Delosperma
 
Included Mesembryanthemaceae in the famely Aizoaceae
Common Afrikaans names of species: D. carolinense, D. vogtsii : klipvygie, rotsvygie; D. floribundum : skaapvygie; D. herbeum : witbergvygie; D. macellum : rooibergvygie 
 
This predominantly summer rainfall genus has long been overlooked as a garden plant. Growth forms vary vastly and showy flowers are produced over long periods, thus making them ideal rockery subjects, while some species form low, dense clumps and are more suitable as groundcovers in shady spots. Some species found naturally at higher altitudes can withstand northern hemisphere winters without having to be nurtured in a glasshouse.
 
Delosperma  plants are perennials and can be upright, procumbent, prostrate or even cliff-dwelling. They vary from woody to herbaceous and some even have thick, succulent root systems, while others root at the nodes. Leaves are sessile and vary from flat to cylindrical, the surfaces often grooved and covered with bladder cells or with bladder cells modified to form hairs.
 
Flowers are borne singly or in clusters and colours vary from white, cream, yellow, orange to various shades of pink and even crimson. Flower size varies greatly and some flowers can reach a diameter of 40 mm.  Flowering times are from August to January, depending on rainfall. The plants often flower sporadically throughout the season if rainfall persists. Flowers open at midday and close again in the late afternoon, but on overcast days they tend to remain closed.

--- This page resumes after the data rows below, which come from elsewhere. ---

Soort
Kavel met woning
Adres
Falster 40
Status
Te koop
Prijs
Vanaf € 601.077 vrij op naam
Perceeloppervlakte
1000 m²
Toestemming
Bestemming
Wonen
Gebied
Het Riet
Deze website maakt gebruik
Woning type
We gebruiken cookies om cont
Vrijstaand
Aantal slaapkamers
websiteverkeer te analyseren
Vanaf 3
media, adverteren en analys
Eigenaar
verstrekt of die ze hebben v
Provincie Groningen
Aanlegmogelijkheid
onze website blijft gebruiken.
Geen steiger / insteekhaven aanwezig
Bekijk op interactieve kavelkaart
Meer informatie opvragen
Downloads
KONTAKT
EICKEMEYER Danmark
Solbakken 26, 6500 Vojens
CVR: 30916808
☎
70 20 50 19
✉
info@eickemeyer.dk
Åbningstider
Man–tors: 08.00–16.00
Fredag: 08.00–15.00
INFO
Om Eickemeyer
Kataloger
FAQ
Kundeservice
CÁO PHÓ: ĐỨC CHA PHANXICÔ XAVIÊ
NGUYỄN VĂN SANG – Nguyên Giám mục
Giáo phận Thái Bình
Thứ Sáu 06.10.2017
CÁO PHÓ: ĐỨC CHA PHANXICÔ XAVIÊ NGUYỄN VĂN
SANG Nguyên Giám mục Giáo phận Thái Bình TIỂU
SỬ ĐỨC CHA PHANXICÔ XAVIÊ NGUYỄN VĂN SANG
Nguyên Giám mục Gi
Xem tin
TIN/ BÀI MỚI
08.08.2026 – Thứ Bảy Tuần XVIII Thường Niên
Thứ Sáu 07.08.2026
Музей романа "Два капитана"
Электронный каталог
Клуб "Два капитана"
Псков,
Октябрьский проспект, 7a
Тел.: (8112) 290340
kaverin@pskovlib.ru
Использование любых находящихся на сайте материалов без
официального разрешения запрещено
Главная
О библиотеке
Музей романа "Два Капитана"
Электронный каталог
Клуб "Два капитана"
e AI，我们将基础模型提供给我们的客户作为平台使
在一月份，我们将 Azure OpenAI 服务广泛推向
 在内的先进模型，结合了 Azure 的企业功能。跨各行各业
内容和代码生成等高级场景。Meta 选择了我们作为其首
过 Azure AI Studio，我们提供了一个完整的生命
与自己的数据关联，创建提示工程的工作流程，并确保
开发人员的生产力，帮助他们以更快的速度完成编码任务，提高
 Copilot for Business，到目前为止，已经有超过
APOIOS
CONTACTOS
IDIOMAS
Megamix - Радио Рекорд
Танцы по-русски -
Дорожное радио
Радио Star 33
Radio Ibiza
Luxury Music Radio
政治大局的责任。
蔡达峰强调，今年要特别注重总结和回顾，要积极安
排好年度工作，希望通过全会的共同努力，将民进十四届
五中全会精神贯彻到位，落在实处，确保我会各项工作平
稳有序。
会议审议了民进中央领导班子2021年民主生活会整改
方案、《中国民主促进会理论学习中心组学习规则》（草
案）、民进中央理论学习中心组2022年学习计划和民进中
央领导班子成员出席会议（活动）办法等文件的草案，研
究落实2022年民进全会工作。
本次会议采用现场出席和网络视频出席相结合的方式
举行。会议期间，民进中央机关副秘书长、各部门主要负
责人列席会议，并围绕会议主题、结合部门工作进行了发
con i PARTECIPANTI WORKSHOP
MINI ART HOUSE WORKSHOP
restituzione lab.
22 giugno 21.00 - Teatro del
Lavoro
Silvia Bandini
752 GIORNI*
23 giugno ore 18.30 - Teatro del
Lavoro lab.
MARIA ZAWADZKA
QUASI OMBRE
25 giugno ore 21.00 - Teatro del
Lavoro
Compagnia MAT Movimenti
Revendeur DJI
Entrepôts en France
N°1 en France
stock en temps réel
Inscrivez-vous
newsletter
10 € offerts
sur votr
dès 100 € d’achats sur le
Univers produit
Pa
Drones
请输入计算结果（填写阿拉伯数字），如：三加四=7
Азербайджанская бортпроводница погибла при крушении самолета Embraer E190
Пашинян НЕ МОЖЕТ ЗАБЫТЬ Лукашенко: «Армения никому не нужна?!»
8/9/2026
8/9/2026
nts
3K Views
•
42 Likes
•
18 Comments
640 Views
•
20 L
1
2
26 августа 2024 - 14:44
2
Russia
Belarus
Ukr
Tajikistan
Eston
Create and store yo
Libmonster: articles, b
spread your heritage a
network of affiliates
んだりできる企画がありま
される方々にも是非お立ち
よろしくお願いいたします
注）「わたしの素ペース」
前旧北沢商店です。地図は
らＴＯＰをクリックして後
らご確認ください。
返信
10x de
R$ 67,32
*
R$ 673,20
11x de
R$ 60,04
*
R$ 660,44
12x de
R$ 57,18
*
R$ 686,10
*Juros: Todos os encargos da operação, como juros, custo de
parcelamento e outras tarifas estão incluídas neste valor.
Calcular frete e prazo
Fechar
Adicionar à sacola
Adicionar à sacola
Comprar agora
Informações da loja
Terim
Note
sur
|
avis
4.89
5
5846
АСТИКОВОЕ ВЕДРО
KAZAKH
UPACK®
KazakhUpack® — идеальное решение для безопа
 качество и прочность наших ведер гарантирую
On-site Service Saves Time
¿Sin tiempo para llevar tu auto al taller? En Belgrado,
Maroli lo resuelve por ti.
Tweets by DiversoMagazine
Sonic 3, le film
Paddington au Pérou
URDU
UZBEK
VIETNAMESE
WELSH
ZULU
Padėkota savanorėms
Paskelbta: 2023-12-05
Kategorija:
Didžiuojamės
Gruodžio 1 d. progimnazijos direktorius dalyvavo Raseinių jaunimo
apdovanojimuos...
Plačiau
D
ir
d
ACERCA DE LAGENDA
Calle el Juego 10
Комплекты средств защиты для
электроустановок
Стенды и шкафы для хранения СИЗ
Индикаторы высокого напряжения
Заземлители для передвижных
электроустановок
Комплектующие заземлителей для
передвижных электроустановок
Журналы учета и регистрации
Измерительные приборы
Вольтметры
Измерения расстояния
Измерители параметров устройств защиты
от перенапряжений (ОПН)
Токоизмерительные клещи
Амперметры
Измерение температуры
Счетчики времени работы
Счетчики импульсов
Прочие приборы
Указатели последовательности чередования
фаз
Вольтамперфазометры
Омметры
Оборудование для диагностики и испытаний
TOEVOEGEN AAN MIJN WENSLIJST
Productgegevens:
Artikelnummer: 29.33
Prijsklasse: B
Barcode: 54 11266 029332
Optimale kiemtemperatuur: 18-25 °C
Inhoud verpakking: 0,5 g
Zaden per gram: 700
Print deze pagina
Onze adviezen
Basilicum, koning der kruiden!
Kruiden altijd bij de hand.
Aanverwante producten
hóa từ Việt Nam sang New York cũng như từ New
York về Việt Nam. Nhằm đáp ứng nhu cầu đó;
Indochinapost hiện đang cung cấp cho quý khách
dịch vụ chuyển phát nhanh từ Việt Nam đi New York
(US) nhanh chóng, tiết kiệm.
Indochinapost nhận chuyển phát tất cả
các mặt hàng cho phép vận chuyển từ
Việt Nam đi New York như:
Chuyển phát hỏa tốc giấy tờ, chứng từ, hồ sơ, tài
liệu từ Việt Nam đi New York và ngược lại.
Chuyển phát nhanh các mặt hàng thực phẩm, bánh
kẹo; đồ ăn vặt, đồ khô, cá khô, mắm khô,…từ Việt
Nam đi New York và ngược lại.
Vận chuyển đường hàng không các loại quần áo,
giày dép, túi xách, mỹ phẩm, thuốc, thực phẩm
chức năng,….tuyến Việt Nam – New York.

Species include: In the garden
Delosperma  is a genus with huge garden potential as the perennial plants require very little maintenance. Although they are succulent, Delosperma  plants originate from summer rainfall areas and therefore need plenty of water. Treating them like other succulents with limited watering will cause their untimely death.
 
The most commonly commercially available Delosperma  is D. cooperi, which forms low, dense mats. Coming from areas of high altitude, this species can withstand frost and produces large, bright pink flowers throughout the summer season.
 
A popular groundcover in the northern hemisphere is D. nubigenum, which also forms a low, dense mat and produces bright yellow flowers. As it is adapted to withstand the harsh winters of Lesotho, it can be planted out of doors in northern hemisphere gardens.